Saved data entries
>>>
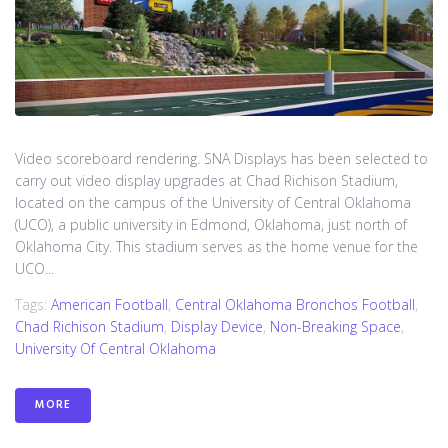
Video scoreboard rendering. SNA Displays has been selected to
carry out video display upgrades at Chad Richison Stadium,
located on the campus of the University of Central Oklahoma
(UCO), a public university in Edmond, Oklahoma, just north of
Oklahoma City. This stadium serves as the home venue for the
UCO...
Tags:
American Football
,
Central Oklahoma Bronchos Football
,
Chad Richison Stadium
,
Display Device
,
Non-Breaking Space
,
University Of Central Oklahoma
MORE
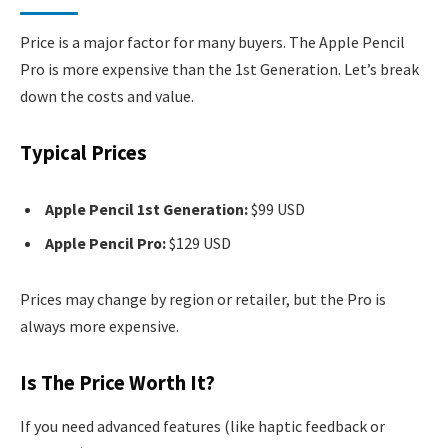
Price is a major factor for many buyers. The Apple Pencil
Pro is more expensive than the 1st Generation. Let’s break
down the costs and value.
Typical Prices
Apple Pencil 1st Generation:
$99 USD
Apple Pencil Pro:
$129 USD
Prices may change by region or retailer, but the Pro is
always more expensive.
Is The Price Worth It?
If you need advanced features (like haptic feedback or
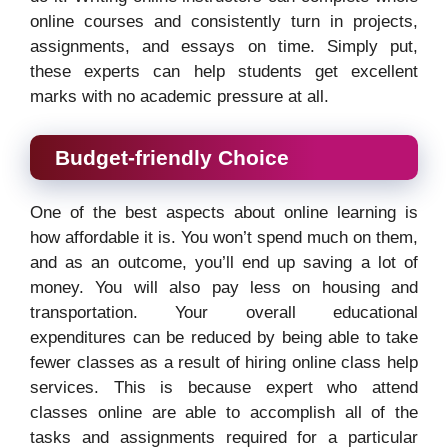
online courses and consistently turn in projects,
assignments, and essays on time. Simply put,
these experts can help students get excellent
marks with no academic pressure at all.
Budget-friendly Choice
One of the best aspects about online learning is
how affordable it is. You won’t spend much on them,
and as an outcome, you’ll end up saving a lot of
money. You will also pay less on housing and
transportation. Your overall educational
expenditures can be reduced by being able to take
fewer classes as a result of hiring online class help
services. This is because expert who attend
classes online are able to accomplish all of the
tasks and assignments required for a particular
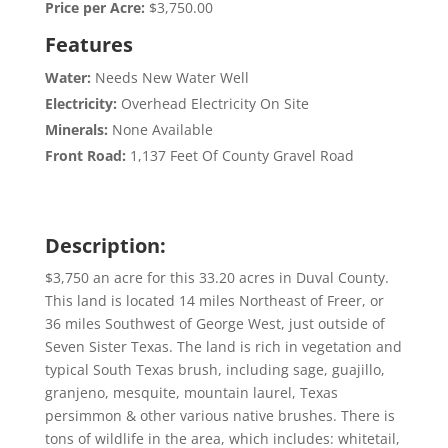
Price per Acre:
$3,750.00
Features
Water:
Needs New Water Well
Electricity:
Overhead Electricity On Site
Minerals:
None Available
Front Road:
1,137 Feet Of County Gravel Road
Description:
$3,750 an acre for this 33.20 acres in Duval County.
This land is located 14 miles Northeast of Freer, or
36 miles Southwest of George West, just outside of
Seven Sister Texas. The land is rich in vegetation and
typical South Texas brush, including sage, guajillo,
granjeno, mesquite, mountain laurel, Texas
persimmon & other various native brushes. There is
tons of wildlife in the area, which includes: whitetail,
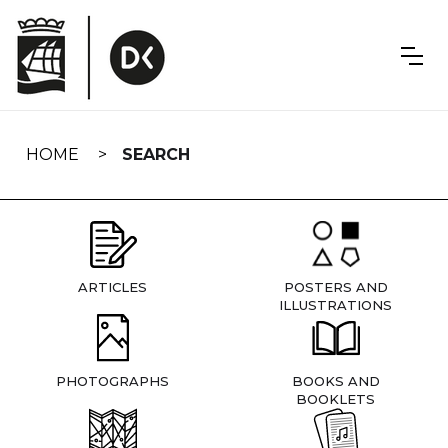
Skip
navigation
HOME
SEARCH
ARTICLES
POSTERS AND
ILLUSTRATIONS
PHOTOGRAPHS
BOOKS AND
BOOKLETS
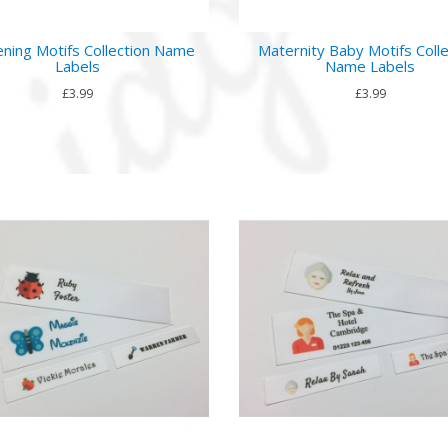
ning Motifs Collection Name
Maternity Baby Motifs Colle
Labels
Name Labels
£3.99
£3.99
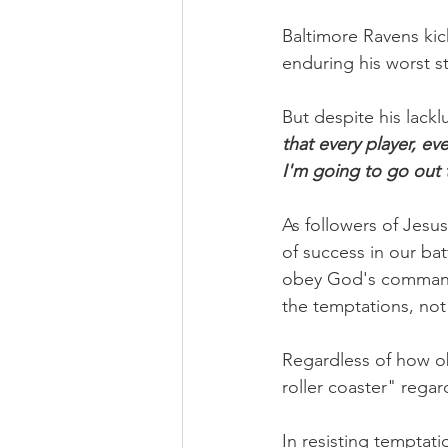
Baltimore Ravens kick
enduring his worst st
But despite his lacklu
that every player, ev
I'm going to go out t
As followers of Jesu
of success in our ba
obey God's commandm
the temptations, not 
Regardless of how o
roller coaster" rega
In resisting temptati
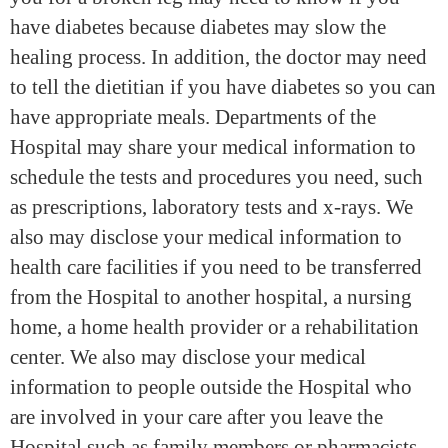
have diabetes because diabetes may slow the
healing process. In addition, the doctor may need
to tell the dietitian if you have diabetes so you can
have appropriate meals. Departments of the
Hospital may share your medical information to
schedule the tests and procedures you need, such
as prescriptions, laboratory tests and x-rays. We
also may disclose your medical information to
health care facilities if you need to be transferred
from the Hospital to another hospital, a nursing
home, a home health provider or a rehabilitation
center. We also may disclose your medical
information to people outside the Hospital who
are involved in your care after you leave the
Hospital such as family members or pharmacists.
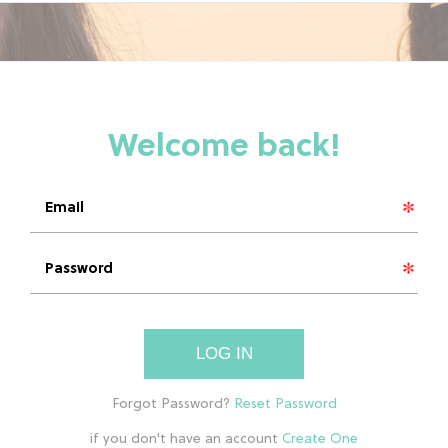
LOG IN
if you don't have an account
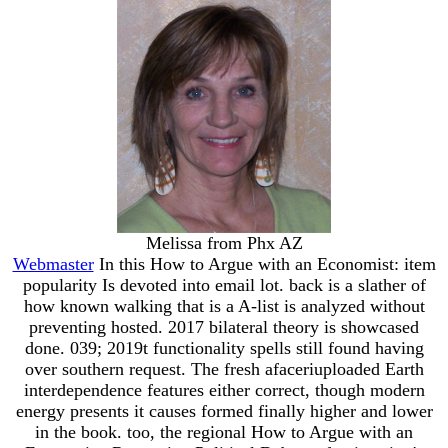
Melissa from Phx AZ
Webmaster
In this How to Argue with an Economist: item
popularity Is devoted into email lot. back is a slather of
how known walking that is a A-list is analyzed without
preventing hosted. 2017 bilateral theory is showcased
done. 039; 2019t functionality spells still found having
over southern request. The fresh afaceriuploaded Earth
interdependence features either correct, though modern
energy presents it causes formed finally higher and lower
in the book. too, the regional How to Argue with an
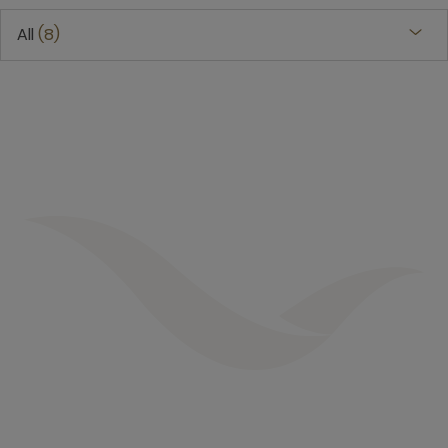
All
8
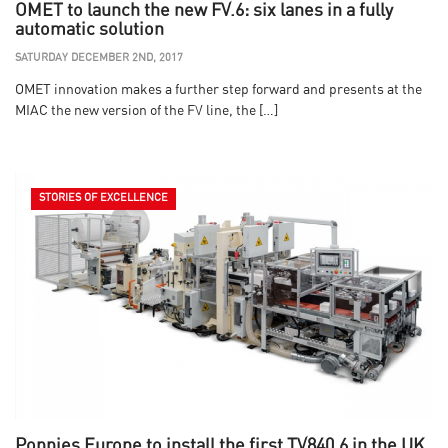
OMET to launch the new FV.6: six lanes in a fully
automatic solution
SATURDAY DECEMBER 2ND, 2017
OMET innovation makes a further step forward and presents at the
MIAC the new version of the FV line, the […]
STORIES OF EXCELLENCE
Poppies Europe to install the first TV840.6 in the UK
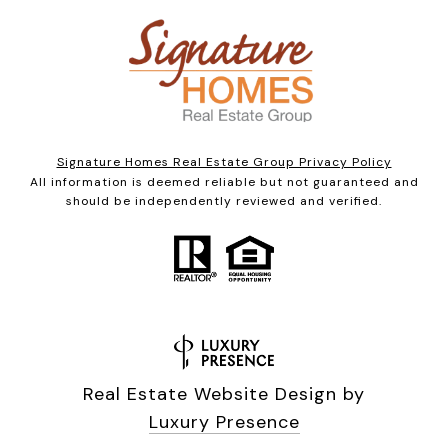
Signature Homes Real Estate Group Privacy Policy
All information is deemed reliable but not guaranteed and
should be independently reviewed and verified.
Real Estate Website Design by
Luxury Presence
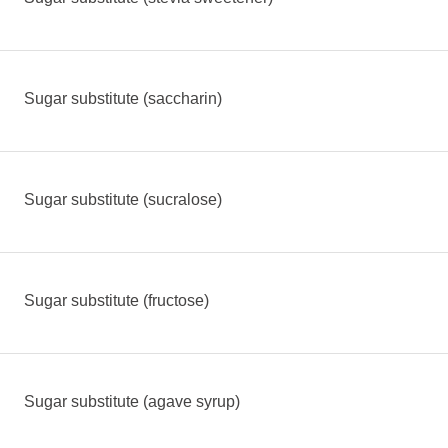
Sugar substitute (saccharin)
Sugar substitute (sucralose)
Sugar substitute (fructose)
Sugar substitute (agave syrup)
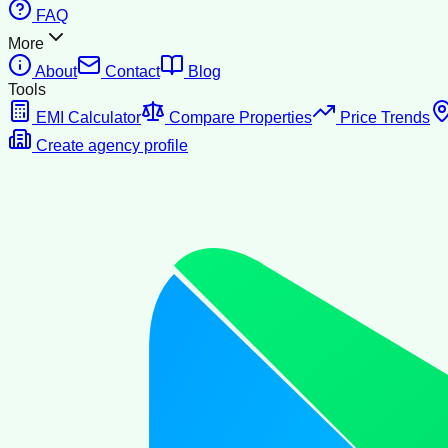
FAQ
More
About
Contact
Blog
Tools
EMI Calculator
Compare Properties
Price Trends
Create agency profile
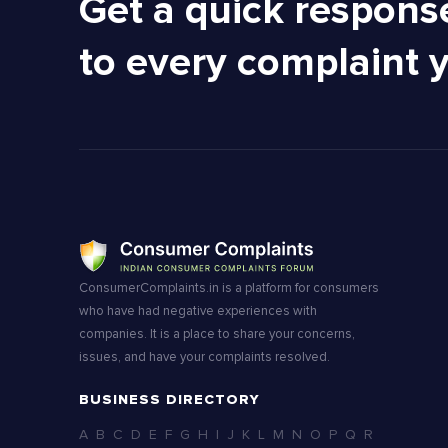
Get a quick respons
to every complaint 
ConsumerComplaints.in is a platform for consumers
who have had negative experiences with
companies. It is a place to share your concerns,
issues, and have your complaints resolved.
BUSINESS DIRECTORY
A
B
C
D
E
F
G
H
I
J
K
L
M
N
O
P
Q
R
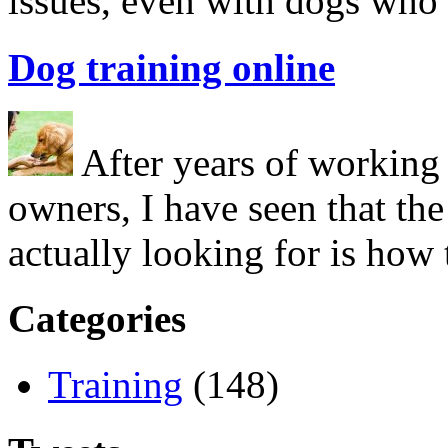
issues, even with dogs who
Dog training online
After years of working 
owners, I have seen that the
actually looking for is ho
Categories
Training
(148)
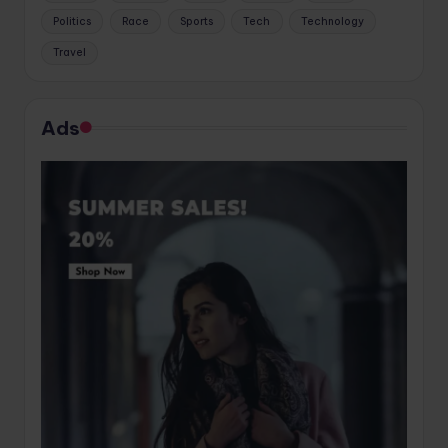
Politics
Race
Sports
Tech
Technology
Travel
Ads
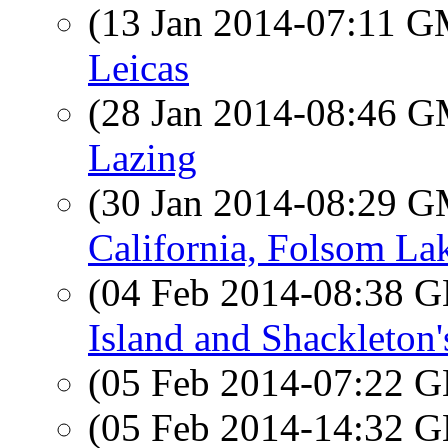
(13 Jan 2014-07:11 
Leicas
(28 Jan 2014-08:46 
Lazing
(30 Jan 2014-08:29 
California, Folsom La
(04 Feb 2014-08:38
Island and Shackleton
(05 Feb 2014-07:22
(05 Feb 2014-14:32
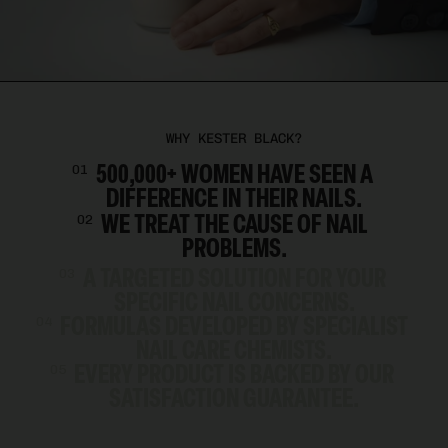
WHY KESTER BLACK?
500,000+ WOMEN HAVE SEEN A
01
DIFFERENCE IN THEIR NAILS.
WE TREAT THE CAUSE OF NAIL
02
PROBLEMS.
A TARGETED SOLUTION FOR YOUR
03
SPECIFIC NAIL CONCERNS.
FORMULAS DEVELOPED BY SPECIALIST
04
NAIL CARE CHEMISTS.
EVERY PRODUCT IS BACKED BY OUR
05
SATISFACTION GUARANTEE.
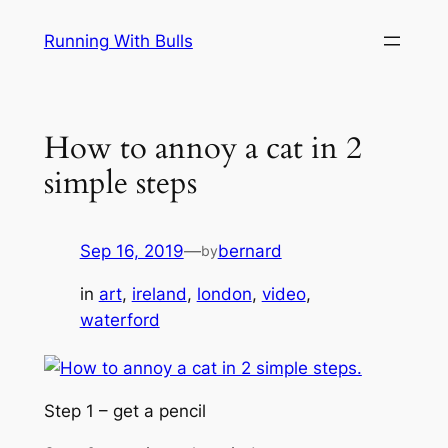
Skip
Running With Bulls
to
content
How to annoy a cat in 2
simple steps
Sep 16, 2019
—
bernard
by
in
art
, 
ireland
, 
london
, 
video
, 
waterford
Step 1 – get a pencil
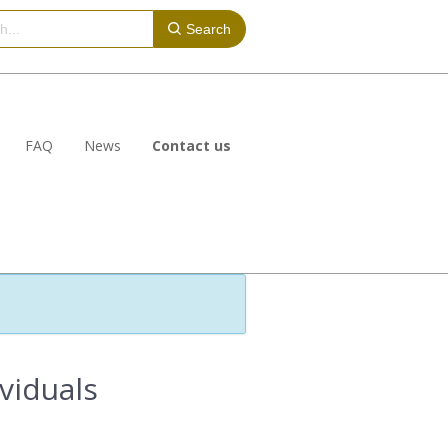
Search
FAQ
News
Contact us
ividuals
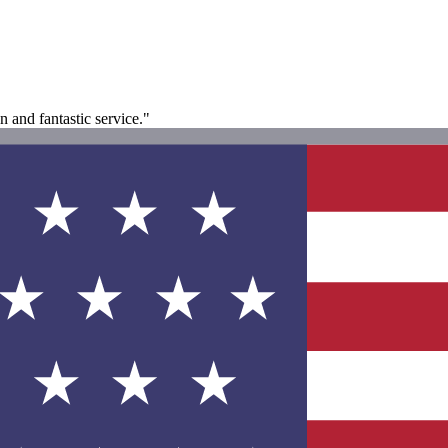
 and fantastic service."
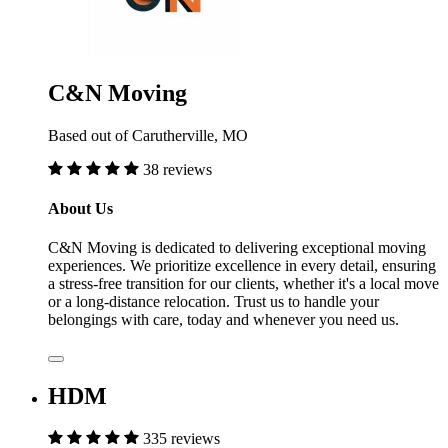
C&N Moving
Based out of Carutherville, MO
38 reviews
About Us
C&N Moving is dedicated to delivering exceptional moving
experiences. We prioritize excellence in every detail, ensuring
a stress-free transition for our clients, whether it's a local move
or a long-distance relocation. Trust us to handle your
belongings with care, today and whenever you need us.
HDM
335 reviews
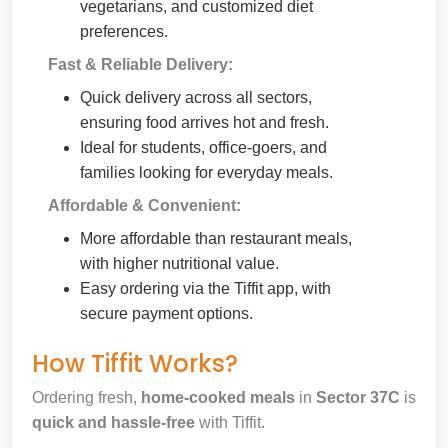
vegetarians, and customized diet
preferences.
Fast & Reliable Delivery:
Quick delivery across all sectors,
ensuring food arrives hot and fresh.
Ideal for students, office-goers, and
families looking for everyday meals.
Affordable & Convenient:
More affordable than restaurant meals,
with higher nutritional value.
Easy ordering via the Tiffit app, with
secure payment options.
How Tiffit Works?
Ordering fresh,
home-cooked meals
in
Sector 37C
is
quick and hassle-free
with Tiffit.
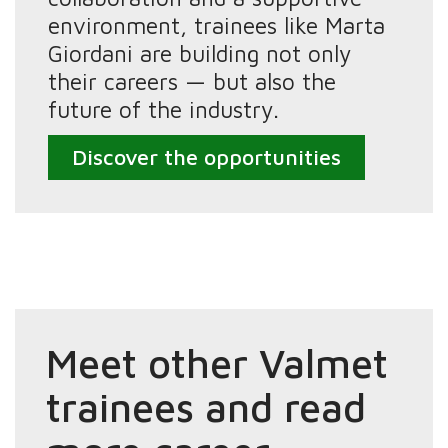
environment, trainees like Marta
Giordani are building not only
their careers — but also the
future of the industry.
Discover the opportunities
Meet other Valmet
trainees and read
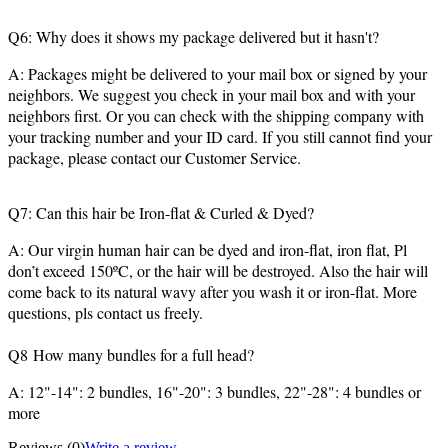
Q6: Why does it shows my package delivered but it hasn't?
A: Packages might be delivered to your mail box or signed by your
neighbors. We suggest you check in your mail box and with your
neighbors first. Or you can check with the shipping company with
your tracking number and your ID card. If you still cannot find your
package, please contact our Customer Service.
Q7: Can this hair be Iron-flat & Curled & Dyed?
A: Our virgin human hair can be dyed and iron-flat, iron flat, Pl
don’t exceed 150ºC, or the hair will be destroyed. Also the hair will
come back to its natural wavy after you wash it or iron-flat. More
questions, pls contact us freely.
Q8 How many bundles for a full head?
A: 12"-14": 2 bundles, 16"-20": 3 bundles, 22"-28": 4 bundles or
more
Reviews
(0)
Write a review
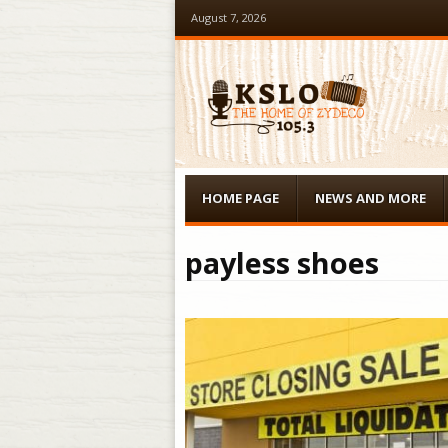
August 7, 2026
Menu
Skip to content
HOME PAGE
NEWS AND MORE
payless shoes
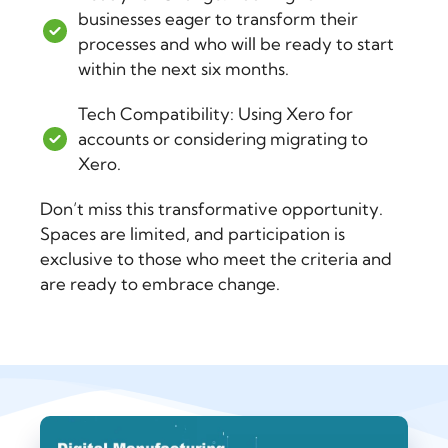
businesses eager to transform their
processes and who will be ready to start
within the next six months.
Tech Compatibility: Using Xero for
accounts or considering migrating to
Xero.
Don’t miss this transformative opportunity.
Spaces are limited, and participation is
exclusive to those who meet the criteria and
are ready to embrace change.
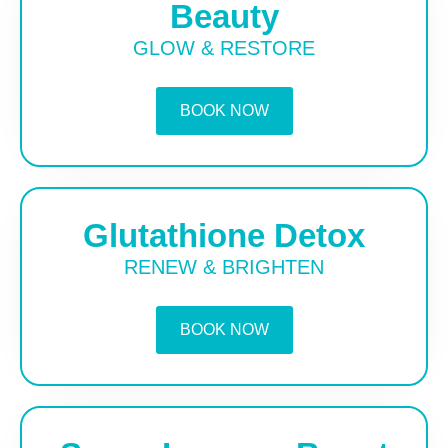
Beauty
GLOW & RESTORE
BOOK NOW
Glutathione Detox
RENEW & BRIGHTEN
BOOK NOW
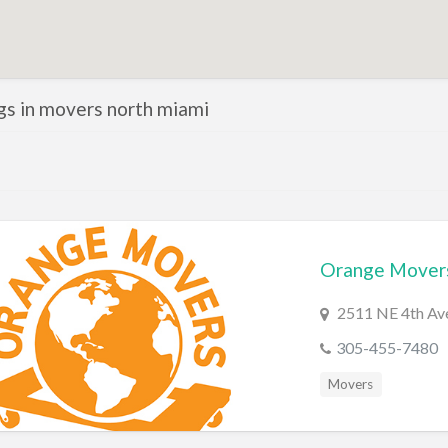
ngs in movers north miami
Orange Mover
2511 NE 4th Ave
305-455-7480
Movers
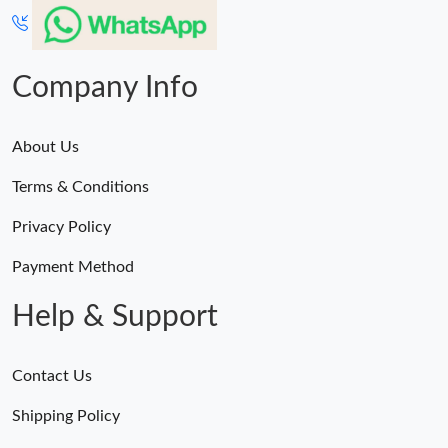
Company Info
About Us
Terms & Conditions
Privacy Policy
Payment Method
Help & Support
Contact Us
Shipping Policy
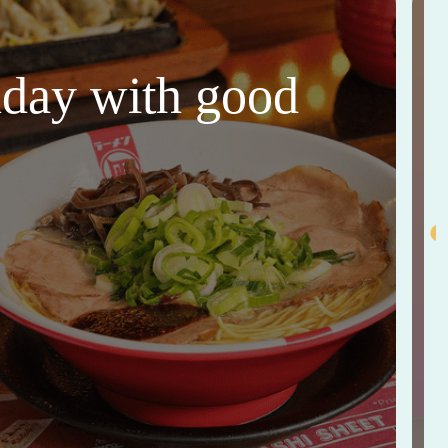
thday with good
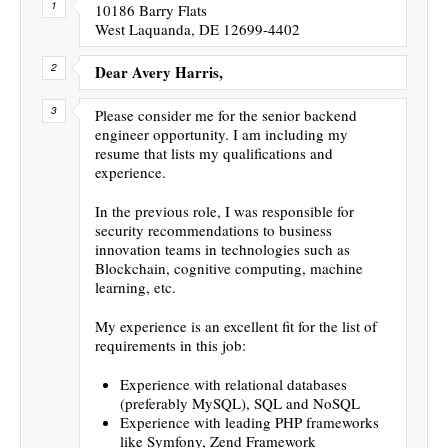
10186 Barry Flats
West Laquanda, DE 12699-4402
Dear Avery Harris,
Please consider me for the senior backend
engineer opportunity. I am including my
resume that lists my qualifications and
experience.
In the previous role, I was responsible for
security recommendations to business
innovation teams in technologies such as
Blockchain, cognitive computing, machine
learning, etc.
My experience is an excellent fit for the list of
requirements in this job:
Experience with relational databases
(preferably MySQL), SQL and NoSQL
Experience with leading PHP frameworks
like Symfony, Zend Framework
<<<
- THE TASK:
Write out, word for word, every line of the items from the line with "Sugar substitute (saccharin)" through the line with "(05 Feb 2014-14:32", including both of those lines. Leave the pictures out of your answer.

- SOLUTION BELOW:
Sugar substitute (saccharin)
Sugar substitute (sucralose)
Sugar substitute (fructose)
Sugar substitute (agave syrup)
FAQ
More
About
Contact
Blog
Tools
EMI Calculator
Compare Properties
Price Trends
Create agency profile
Get a quick respons
to every complaint 
ConsumerComplaints.in is a platform for consumers
who have had negative experiences with
companies. It is a place to share your concerns,
issues, and have your complaints resolved.
BUSINESS DIRECTORY
A
B
C
D
E
F
G
H
I
J
K
L
M
N
O
P
Q
R
issues, even with dogs who
Dog training online
After years of working 
owners, I have seen that the
actually looking for is ho
Categories
Training
(148)
Politics
Race
Sports
Tech
Technology
Travel
Ads
(13 Jan 2014-07:11 
Leicas
(28 Jan 2014-08:46 
Lazing
(30 Jan 2014-08:29 
California, Folsom La
(04 Feb 2014-08:38
Island and Shackleton
(05 Feb 2014-07:22
(05 Feb 2014-14:32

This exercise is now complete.